Thursday, 13 May 2010


“It's good to have money and the things that money can buy, but it's good, too, to check up once in a while and make sure that you haven't lost the things that money can't buy.” George Horace Lorimer

The weather in Brisbane today was beautiful – a lovely, sunny, warm day with blue skies and just the hint of a breeze. As we progress into the Southern Hemisphere winter, the weather in my home town Melbourne gets progressively colder and wetter and greyer, while in Brisbane, the subtropical dry season is beginning, with equable temperatures and a dry, warm climate. Many people living in the southern states of Australia have their holidays up in the North in the midst of winter, as a relief from the winter blues.

I had to attend a ministerial seminar and workshop today, which although informative was at a low level and reading a webpage would have given as much information. However, it was valuable in that I made some good contacts who will no doubt prove to be very useful in the future. One wonders how much money from the public purse is wasted on activities such as this where guest speakers and consultants (who are paid a fortune!) are invited to “educate” high level people in education who are themselves experts in many of the fields that are covered…

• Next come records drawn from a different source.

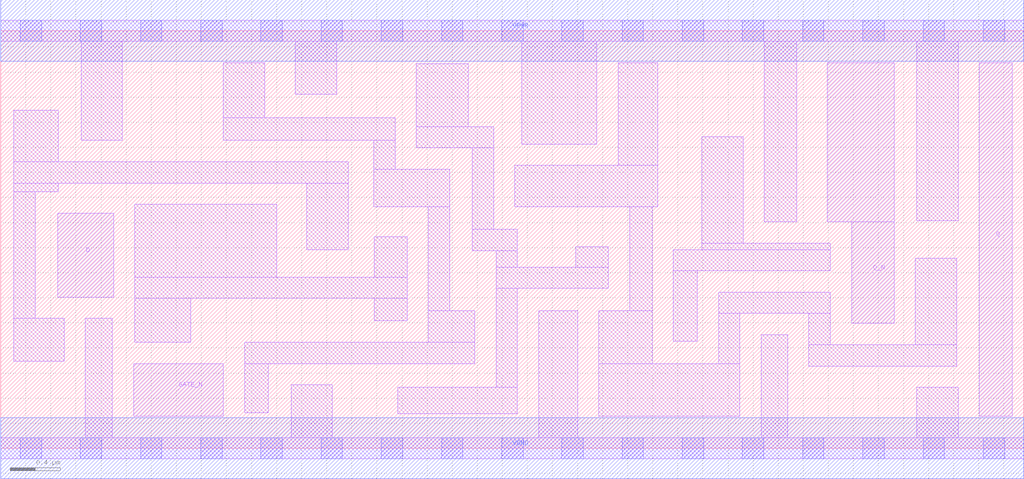
<source format=lef>
# Copyright 2020 The SkyWater PDK Authors
#
# Licensed under the Apache License, Version 2.0 (the "License");
# you may not use this file except in compliance with the License.
# You may obtain a copy of the License at
#
#     https://www.apache.org/licenses/LICENSE-2.0
#
# Unless required by applicable law or agreed to in writing, software
# distributed under the License is distributed on an "AS IS" BASIS,
# WITHOUT WARRANTIES OR CONDITIONS OF ANY KIND, either express or implied.
# See the License for the specific language governing permissions and
# limitations under the License.
#
# SPDX-License-Identifier: Apache-2.0

VERSION 5.7 ;
  NAMESCASESENSITIVE ON ;
  NOWIREEXTENSIONATPIN ON ;
  DIVIDERCHAR "/" ;
  BUSBITCHARS "[]" ;
UNITS
  DATABASE MICRONS 200 ;
END UNITS
MACRO sky130_fd_sc_lp__dlxbn_1
  CLASS CORE ;
  SOURCE USER ;
  FOREIGN sky130_fd_sc_lp__dlxbn_1 ;
  ORIGIN  0.000000  0.000000 ;
  SIZE  8.160000 BY  3.330000 ;
  SYMMETRY X Y R90 ;
  SITE unit ;
  PIN D
    ANTENNAGATEAREA  0.159000 ;
    DIRECTION INPUT ;
    USE SIGNAL ;
    PORT
      LAYER li1 ;
        RECT 0.455000 1.205000 0.900000 1.875000 ;
    END
  END D
  PIN Q
    ANTENNADIFFAREA  0.556500 ;
    DIRECTION OUTPUT ;
    USE SIGNAL ;
    PORT
      LAYER li1 ;
        RECT 7.805000 0.255000 8.065000 3.075000 ;
    END
  END Q
  PIN Q_N
    ANTENNADIFFAREA  0.556500 ;
    DIRECTION OUTPUT ;
    USE SIGNAL ;
    PORT
      LAYER li1 ;
        RECT 6.590000 1.805000 7.125000 3.075000 ;
        RECT 6.785000 0.995000 7.125000 1.805000 ;
    END
  END Q_N
  PIN GATE_N
    ANTENNAGATEAREA  0.159000 ;
    DIRECTION INPUT ;
    USE CLOCK ;
    PORT
      LAYER li1 ;
        RECT 1.060000 0.255000 1.775000 0.675000 ;
    END
  END GATE_N
  PIN VGND
    DIRECTION INOUT ;
    USE GROUND ;
    PORT
      LAYER met1 ;
        RECT 0.000000 -0.245000 8.160000 0.245000 ;
    END
  END VGND
  PIN VPWR
    DIRECTION INOUT ;
    USE POWER ;
    PORT
      LAYER met1 ;
        RECT 0.000000 3.085000 8.160000 3.575000 ;
    END
  END VPWR
  OBS
    LAYER li1 ;
      RECT 0.000000 -0.085000 8.160000 0.085000 ;
      RECT 0.000000  3.245000 8.160000 3.415000 ;
      RECT 0.105000  0.695000 0.505000 1.035000 ;
      RECT 0.105000  1.035000 0.275000 2.045000 ;
      RECT 0.105000  2.045000 0.460000 2.115000 ;
      RECT 0.105000  2.115000 2.770000 2.285000 ;
      RECT 0.105000  2.285000 0.460000 2.695000 ;
      RECT 0.640000  2.455000 0.970000 3.245000 ;
      RECT 0.675000  0.085000 0.890000 1.035000 ;
      RECT 1.070000  0.845000 1.515000 1.195000 ;
      RECT 1.070000  1.195000 3.240000 1.365000 ;
      RECT 1.070000  1.365000 2.200000 1.945000 ;
      RECT 1.775000  2.455000 3.145000 2.635000 ;
      RECT 1.775000  2.635000 2.105000 3.075000 ;
      RECT 1.945000  0.285000 2.135000 0.675000 ;
      RECT 1.945000  0.675000 3.780000 0.845000 ;
      RECT 2.315000  0.085000 2.645000 0.505000 ;
      RECT 2.350000  2.825000 2.680000 3.245000 ;
      RECT 2.440000  1.585000 2.770000 2.115000 ;
      RECT 2.975000  1.925000 3.580000 2.225000 ;
      RECT 2.975000  2.225000 3.145000 2.455000 ;
      RECT 2.980000  1.015000 3.240000 1.195000 ;
      RECT 2.980000  1.365000 3.240000 1.685000 ;
      RECT 3.165000  0.275000 4.120000 0.485000 ;
      RECT 3.315000  2.395000 3.930000 2.565000 ;
      RECT 3.315000  2.565000 3.730000 3.065000 ;
      RECT 3.410000  0.845000 3.780000 1.095000 ;
      RECT 3.410000  1.095000 3.580000 1.925000 ;
      RECT 3.760000  1.575000 4.120000 1.745000 ;
      RECT 3.760000  1.745000 3.930000 2.395000 ;
      RECT 3.950000  0.485000 4.120000 1.275000 ;
      RECT 3.950000  1.275000 4.845000 1.445000 ;
      RECT 3.950000  1.445000 4.120000 1.575000 ;
      RECT 4.100000  1.925000 5.240000 2.255000 ;
      RECT 4.155000  2.425000 4.755000 3.245000 ;
      RECT 4.290000  0.085000 4.600000 1.095000 ;
      RECT 4.585000  1.445000 4.845000 1.605000 ;
      RECT 4.770000  0.255000 5.895000 0.675000 ;
      RECT 4.770000  0.675000 5.195000 1.095000 ;
      RECT 4.925000  2.255000 5.240000 3.075000 ;
      RECT 5.015000  1.095000 5.195000 1.925000 ;
      RECT 5.365000  0.855000 5.555000 1.415000 ;
      RECT 5.365000  1.415000 6.615000 1.585000 ;
      RECT 5.590000  1.585000 6.615000 1.635000 ;
      RECT 5.590000  1.635000 5.920000 2.485000 ;
      RECT 5.725000  0.675000 5.895000 1.075000 ;
      RECT 5.725000  1.075000 6.615000 1.245000 ;
      RECT 6.065000  0.085000 6.275000 0.905000 ;
      RECT 6.090000  1.805000 6.350000 3.245000 ;
      RECT 6.445000  0.655000 7.625000 0.825000 ;
      RECT 6.445000  0.825000 6.615000 1.075000 ;
      RECT 7.295000  0.825000 7.625000 1.515000 ;
      RECT 7.305000  0.085000 7.635000 0.485000 ;
      RECT 7.305000  1.815000 7.635000 3.245000 ;
    LAYER mcon ;
      RECT 0.155000 -0.085000 0.325000 0.085000 ;
      RECT 0.155000  3.245000 0.325000 3.415000 ;
      RECT 0.635000 -0.085000 0.805000 0.085000 ;
      RECT 0.635000  3.245000 0.805000 3.415000 ;
      RECT 1.115000 -0.085000 1.285000 0.085000 ;
      RECT 1.115000  3.245000 1.285000 3.415000 ;
      RECT 1.595000 -0.085000 1.765000 0.085000 ;
      RECT 1.595000  3.245000 1.765000 3.415000 ;
      RECT 2.075000 -0.085000 2.245000 0.085000 ;
      RECT 2.075000  3.245000 2.245000 3.415000 ;
      RECT 2.555000 -0.085000 2.725000 0.085000 ;
      RECT 2.555000  3.245000 2.725000 3.415000 ;
      RECT 3.035000 -0.085000 3.205000 0.085000 ;
      RECT 3.035000  3.245000 3.205000 3.415000 ;
      RECT 3.515000 -0.085000 3.685000 0.085000 ;
      RECT 3.515000  3.245000 3.685000 3.415000 ;
      RECT 3.995000 -0.085000 4.165000 0.085000 ;
      RECT 3.995000  3.245000 4.165000 3.415000 ;
      RECT 4.475000 -0.085000 4.645000 0.085000 ;
      RECT 4.475000  3.245000 4.645000 3.415000 ;
      RECT 4.955000 -0.085000 5.125000 0.085000 ;
      RECT 4.955000  3.245000 5.125000 3.415000 ;
      RECT 5.435000 -0.085000 5.605000 0.085000 ;
      RECT 5.435000  3.245000 5.605000 3.415000 ;
      RECT 5.915000 -0.085000 6.085000 0.085000 ;
      RECT 5.915000  3.245000 6.085000 3.415000 ;
      RECT 6.395000 -0.085000 6.565000 0.085000 ;
      RECT 6.395000  3.245000 6.565000 3.415000 ;
      RECT 6.875000 -0.085000 7.045000 0.085000 ;
      RECT 6.875000  3.245000 7.045000 3.415000 ;
      RECT 7.355000 -0.085000 7.525000 0.085000 ;
      RECT 7.355000  3.245000 7.525000 3.415000 ;
      RECT 7.835000 -0.085000 8.005000 0.085000 ;
      RECT 7.835000  3.245000 8.005000 3.415000 ;
  END
END sky130_fd_sc_lp__dlxbn_1
END LIBRARY

</source>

Walking back through the City after the seminar I was surprised by the very large number of people milling around the busy streets and shops, the huge amount of traffic and the considerable construction that was going on. We are fortunate here in Australia that the Global Financial Crisis (GFC) has touched us but lightly and amongst the developed economies in the world we are doing very well. With about 5.5% unemployment and a moderate to low deficit, Australia seems to be an economic paradise when compared to the USA and some European countries. It seems we are still the “lucky country”, but for how long?

The latest budget delivered by our government has started some alarm bells ringing and the opposition is forecasting doom and gloom (but after all that is the job of the opposition, is it not?). The GFC is far from over and Australia’s healthy economic is about to take a beating according to some economists. Australia’s natural resources and its mining wealth seem to have been one factor that protected it from the worse of the crisis. Now with the new tax on mining some politicians are predicting dire financial effects. However, the tax on profits of multinational companies that exploit Australian resources before these profits leave the country seems only fair to the local population. Time will tell where these times are leading us, I just hope it’s not the case of “let’s start third world war in order to resolve all sorts of problems all at once”.

finance |ˈfīnans; fəˈnans| noun
The management of large amounts of money, esp. by governments or large companies.
• monetary support for an enterprise: Housing finance.
• ( finances) the monetary resources and affairs of a country, organization, or person: The finances of the school were causing serious concern.
verb [ trans. ]
Provide funding for (a person or enterprise): The city and county originally financed the project.
ORIGIN late Middle English: from Old French, from finer ‘make an end, settle a debt,’ from fin ‘end’. The original sense was [payment of a debt, compensation, or ransom]; later [taxation, revenue.] Current senses date from the 18th century, and reflect sense development in French.